All of this sounds very familiar to the great cluster disruption. Take a look at the enabling factors list above. Like clusters, the cost to get in the game is minimal. There are over 70 million CUDA enabled GPUs sitting in workstations out there. If you don’t have one, a the cost of a basic GeForce video card was less than $100. As for the software, it is freely available. NVidia, quite wisely, makes the CUDA C compiler available at no cost (and with no registration hassles). It is essentially the same cluster recipe, a low (or no) cost of entry, a possible big pay-off, and some spare time.
Should you sell your clusters on EBay and buy video cards? Maybe not yet. We could be at the beginning of another paradigm shift, but we must keep our head about us. GPU computing is best classified as “predictable” computing where the computational flow is well known in advance (i.e. a matrix multiplication). Not all applications fit into this area. Second, current GPU processors use single precision (32 bit). This level of precision can work for many applications, but has kept other applications in the feasibility category. The recently announced 10-series GPU does include support for double precision, as will all future NVidia GPU hardware. Third, most HPC users do not want to port code particularly if it is for a specific hardware architecture.

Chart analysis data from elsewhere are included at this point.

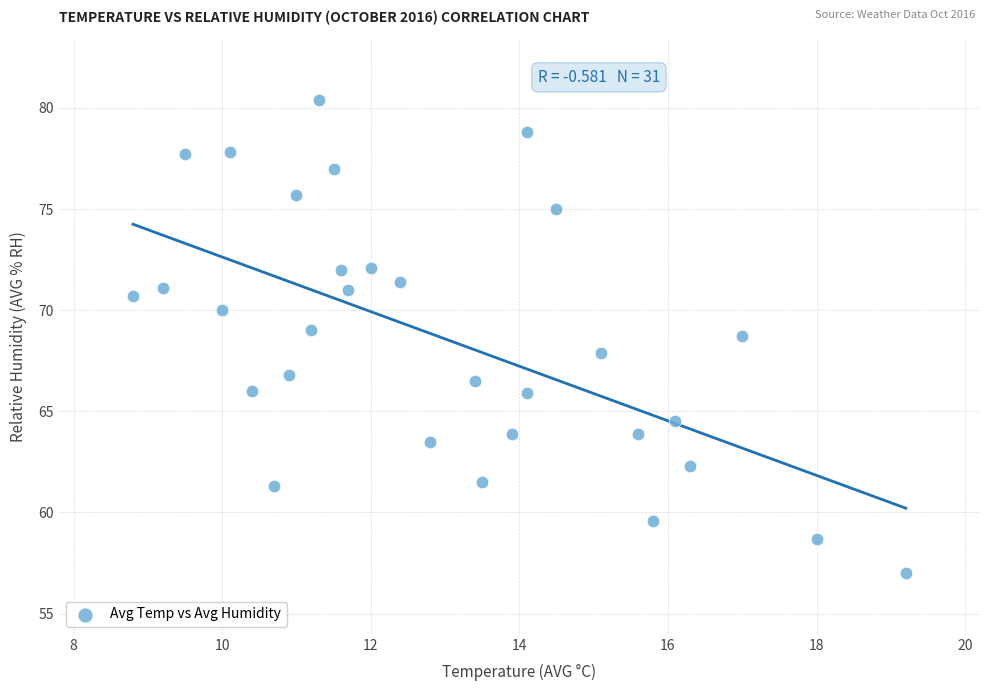

What is the range of Y values (max minus min)?

23.4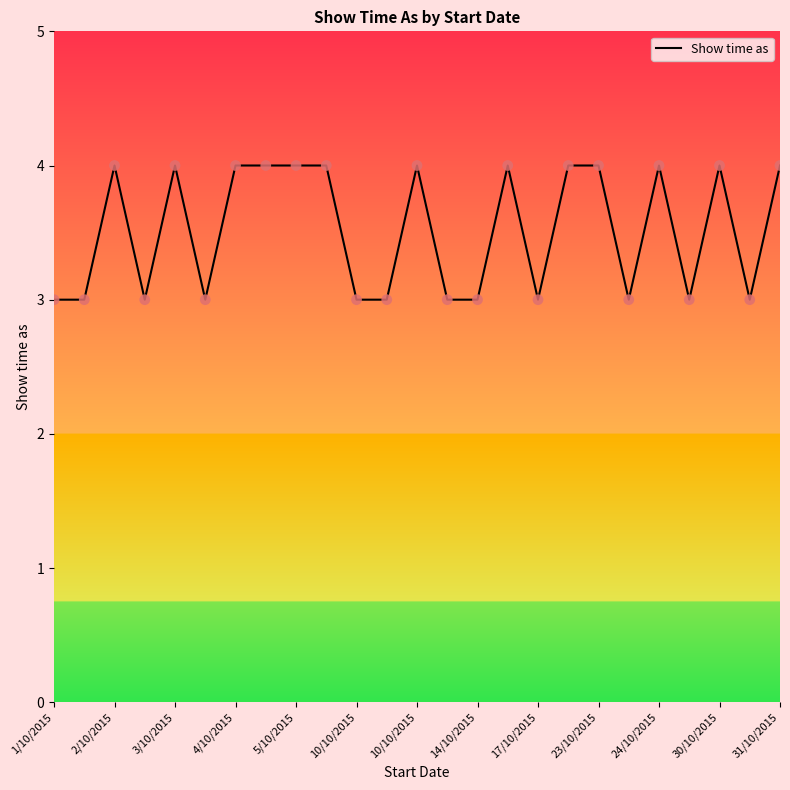

What is the maximum value shown in the chart?

4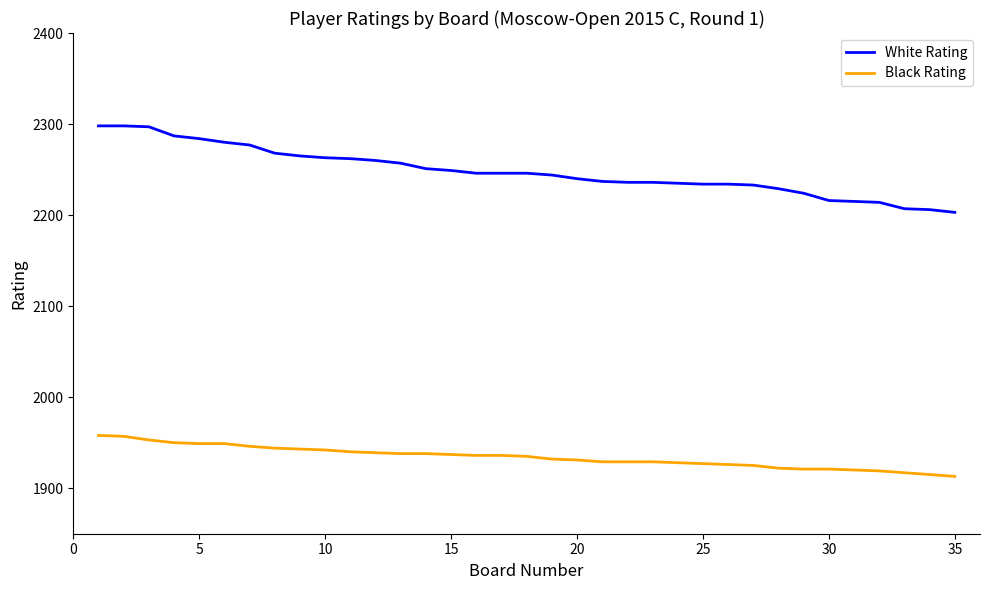

Does the chart have visible grid lines?

No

Fortunately CUDA can be applied in top down fashion and does not normally require a huge rewrite. Finally, scaling beyond a single GPU is the gleam in many HPC users eye. As always, it all comes down to software. Programmers have found CUDA to be a good abstraction layer for HPC and if it grows beyond the GPU and scales across multiple nodes things may get really interesting.
There is plenty more to talk about. In the future, I’ll be taking a closer look at CUDA and the new NVidia hardware. Just to pique your interest, the new 10-series (Tesla) cards will provide up to 4 GB of on-board RAM, one TFLOPS of single precision performance, double precision support, and 240 on-board processors. Combine this new hardware with the army of existing CUDA developers out there and one might even get a sense of “Deja Vu all over again.” Can you feel it?
Next week I’ll get back on track continuing my discussion on parallel programming, but now I have to answer the door. The deliver guy has my new GeForce video card. Funny thing is, I’m putting it in a system that does not have a monitor. Go figure.